+++ Dataset records

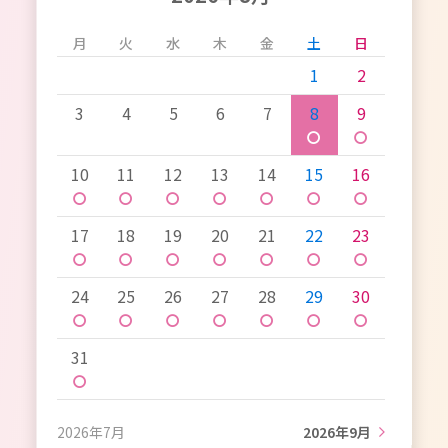
月
火
水
木
金
土
日
1
2
3
4
5
6
7
8
9
〇
〇
10
11
12
13
14
15
16
〇
〇
〇
〇
〇
〇
〇
17
18
19
20
21
22
23
〇
〇
〇
〇
〇
〇
〇
24
25
26
27
28
29
30
〇
〇
〇
〇
〇
〇
〇
31
〇
2026年7月
2026年9月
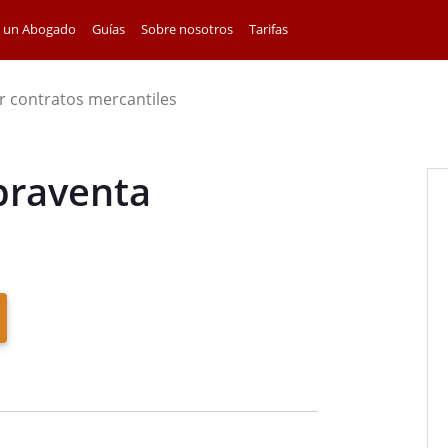
a un Abogado
Guías
Sobre nosotros
Tarifas
r contratos mercantiles
praventa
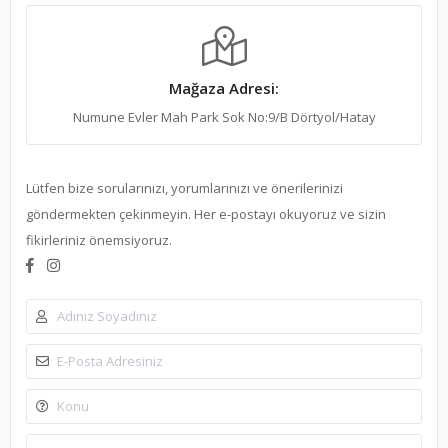
Mağaza Adresi:
Numune Evler Mah Park Sok No:9/B Dörtyol/Hatay
Lütfen bize sorularınızı, yorumlarınızı ve önerilerinizi
göndermekten çekinmeyin. Her e-postayı okuyoruz ve sizin
fikirleriniz önemsiyoruz.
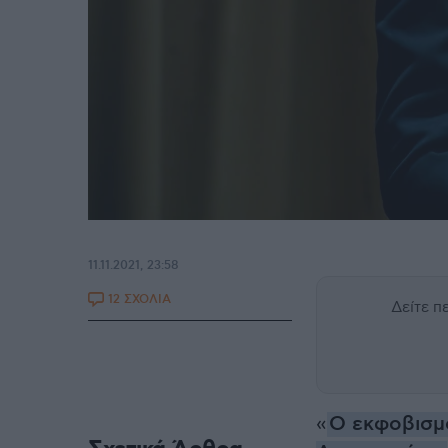
11.11.2021, 23:58
12 ΣΧΟΛΙΑ
Δείτε 
«
Ο εκφοβισμ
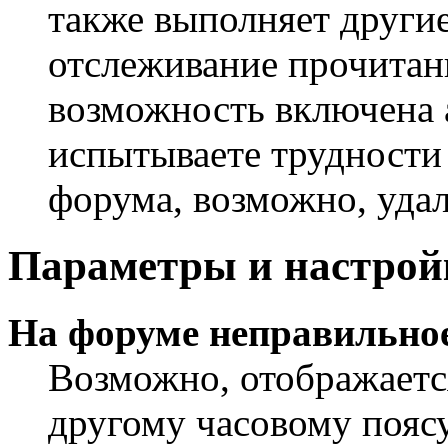
также выполняет другие
отслеживание прочитан
возможность включена 
испытываете трудности
форума, возможно, удал
Параметры и настрой
На форуме неправильное
Возможно, отображаетс
другому часовому поясу,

++++++

- Task details:
The answer is to be the lines from the one holding "отслеживание прочитан" through the end of the data above, transcribed character for character, both ends included.

- Answer space:
отслеживание прочитан
возможность включена 
испытываете трудности
форума, возможно, удал
Параметры и настрой
На форуме неправильное
Возможно, отображаетс
другому часовому поясу,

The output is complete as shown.